Fortunately, unlike their counterparts in the rest of the country, women in Mexico City are no longer in that situation. Since April 2007, women and girls who may otherwise have chosen to end an unwanted pregnancy in dangerous and covert circumstances, have been able to avail of appropriate and safe abortion services now part of the public health care system. Of those women, 86 percent are from Mexico City and 14 percent come from elsewhere within the country, with at least one woman registered from Guatemala. Contrary to popular belief, only five percent of those women were under 18.

When making the decision to terminate their pregnancies during the first twelve weeks, all these women have exercised a myriad of rights, including the right to life, the rights to health and health care, the right to non-discrimination, and the right to decide the number and spacing of children.

Those who oppose the Mexico City law argue that a woman’s exercise of these fundamental rights should be subordinated to the right to life of the unborn. But that would be to deny women core protection which human rights law intended them to enjoy.

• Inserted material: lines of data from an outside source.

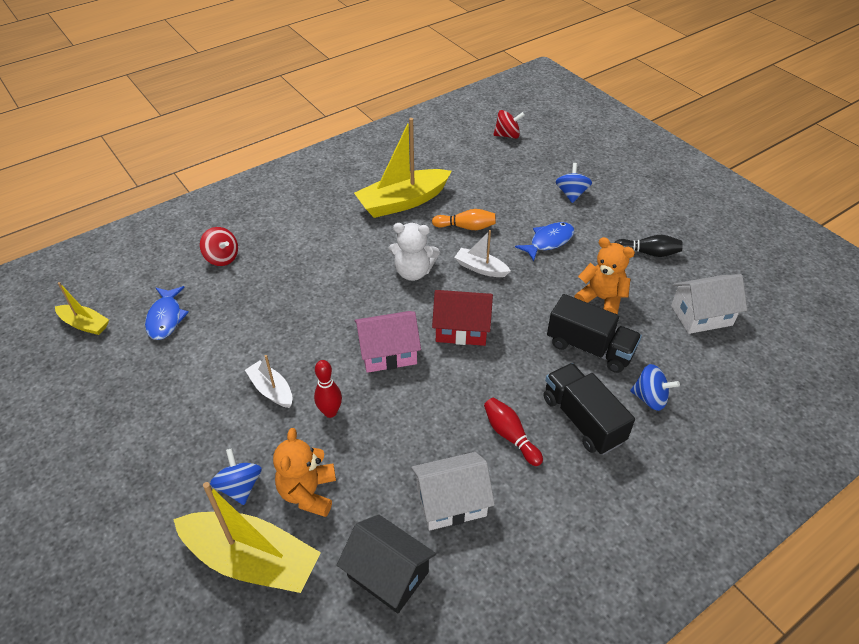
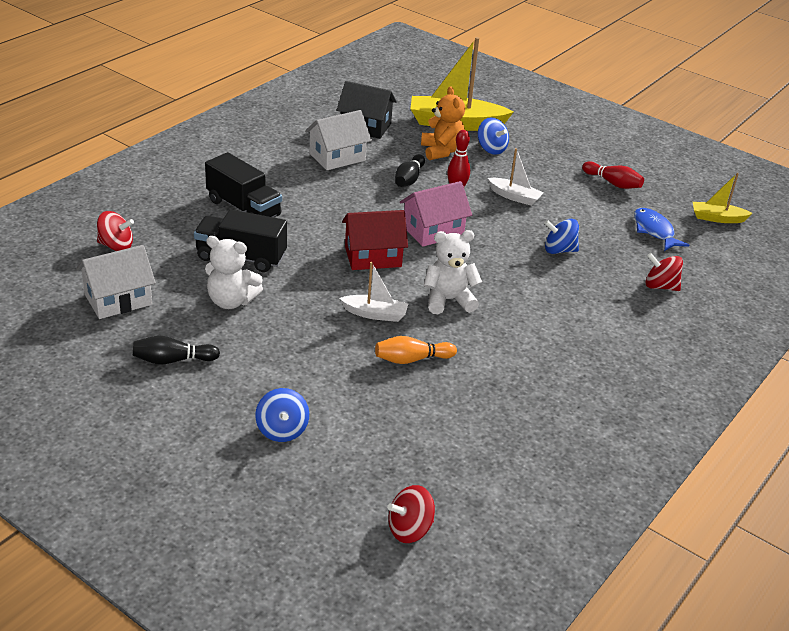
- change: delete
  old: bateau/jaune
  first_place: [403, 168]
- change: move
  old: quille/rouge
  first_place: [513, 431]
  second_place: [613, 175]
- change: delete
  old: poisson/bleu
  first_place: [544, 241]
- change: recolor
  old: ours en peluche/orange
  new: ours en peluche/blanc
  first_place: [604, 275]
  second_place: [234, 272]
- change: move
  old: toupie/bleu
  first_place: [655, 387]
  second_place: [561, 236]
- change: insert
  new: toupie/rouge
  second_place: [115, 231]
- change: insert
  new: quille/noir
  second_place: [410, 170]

Most international human rights instruments are actually silent about the starting point of the right to life. The general consensus among international jurists, and as set out in precedents in case law, is that the right to life, as contemplated by these treaties, is not intended to apply before the birth of a human being. In the case the American Convention on Human Rights—which is the only international instrument that contemplates the application of the right to life from the moment of conception—the Inter-American Commission on Human Rights has determined that this treaty provision does not provide a basis on which to deny a woman’s access to safe and legal abortions.

Moreover, international law guarantees women the right to the highest attainable standard of physical and mental health. United Nations treaty bodies have commented on the negative impact of unsafe abortions and restrictive abortion laws on health, encouraging the liberalization of abortion laws in certain cases that affect women’s physical and mental health. The right to health requires that information as well as services be made available, accessible, acceptable, and scientifically appropriate of adequate quality. Laws and policies that restrict safe abortion services constitute poor public health policy and put women at risk of poor health outcomes.

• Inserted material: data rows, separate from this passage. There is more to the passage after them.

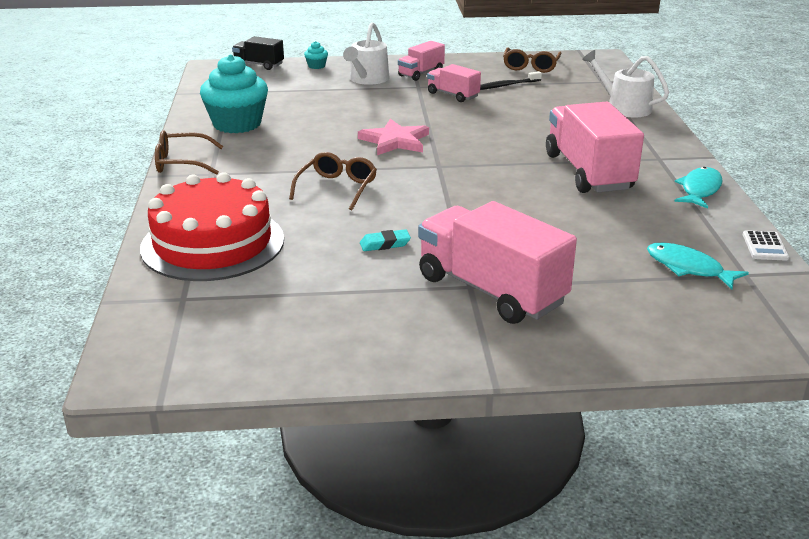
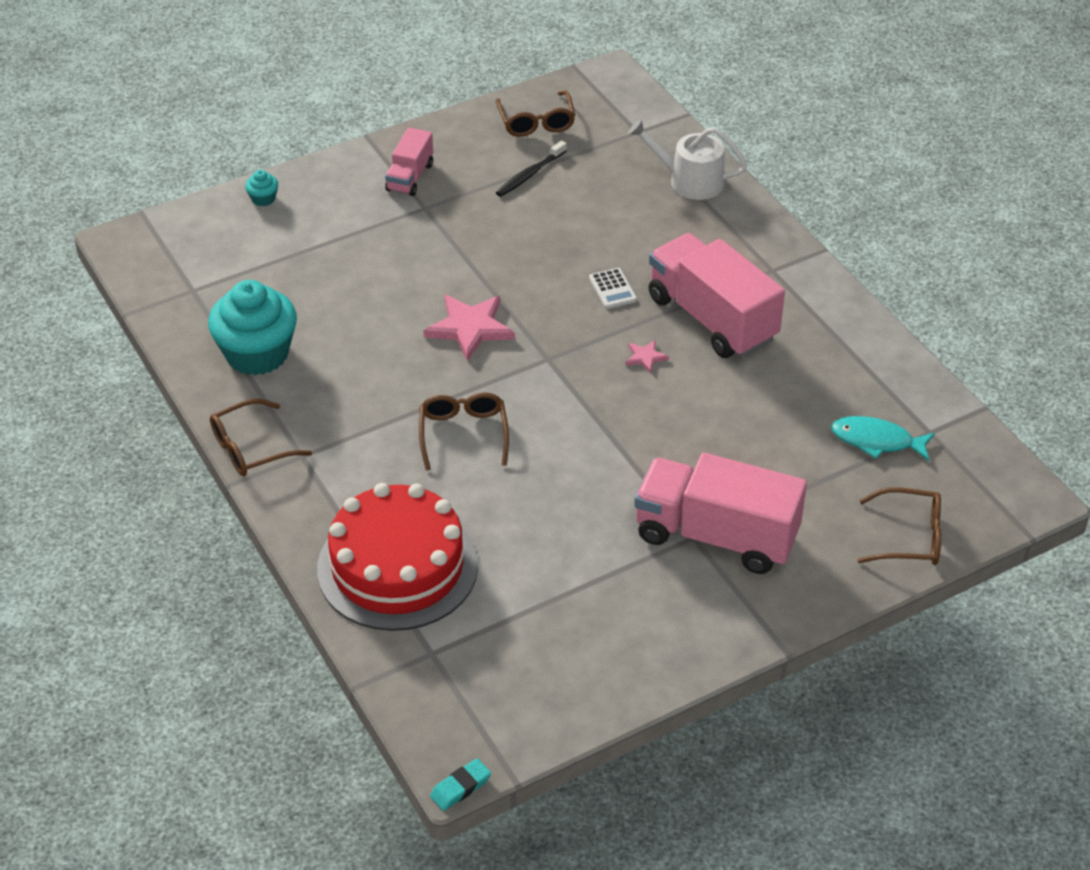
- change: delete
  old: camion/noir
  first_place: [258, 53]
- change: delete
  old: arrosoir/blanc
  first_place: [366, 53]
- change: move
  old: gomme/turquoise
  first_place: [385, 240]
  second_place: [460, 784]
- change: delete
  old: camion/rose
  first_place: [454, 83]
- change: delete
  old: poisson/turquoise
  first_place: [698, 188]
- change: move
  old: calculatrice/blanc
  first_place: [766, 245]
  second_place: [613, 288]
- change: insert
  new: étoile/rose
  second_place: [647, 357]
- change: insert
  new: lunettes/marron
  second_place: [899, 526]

Access to all forms of reproductive health services, including terminations, is also essential to the protection of women’s rights to non-discrimination and substantive equality. In practice, women are more likely than men to experience personal hardship as well as social disadvantage as a result of economic, career, and other life changes when they have children. Where women are compelled to continue unwanted pregnancies due to barriers to safe and legal abortion services, women are put at a further disadvantage. The Committee on the Elimination of Discrimination against Women (CEDAW Committee), which interprets the Convention on the Elimination of All Forms of Discrimination Against Women, has held that restrictive abortion laws are contrary to the right to nondiscrimination in access to health care. In the case of Mexico, the CEDAW Committee recommended in 1998 “that all states of Mexico should review their legislation so that, where necessary, women are granted access to rapid and easy abortion.”

The right of women to decide on the number and spacing of their children without discrimination can only be fully implemented where women have the right to make decisions about when or if to carry a pregnancy to term without interference from the state. According to the CEDAW Committee, for this right to be fulfilled, women must also have access to comprehensive family planning and abortion as part of a full range of reproductive health care services.

The rights to life, health, non-discrimination and to decide on the number and spacing of children are also enshrined in the Mexican Constitution since 1974. Thirty-four years later, Mexican women are still struggling to protect those rights. The Supreme Court, which has recently adopted some very important human rights decisions, now has a landmark opportunity to preserve the reproductive rights and lives of women and girls in Mexico City and place Mexico at the forefront of the protection of women’s rights in the region.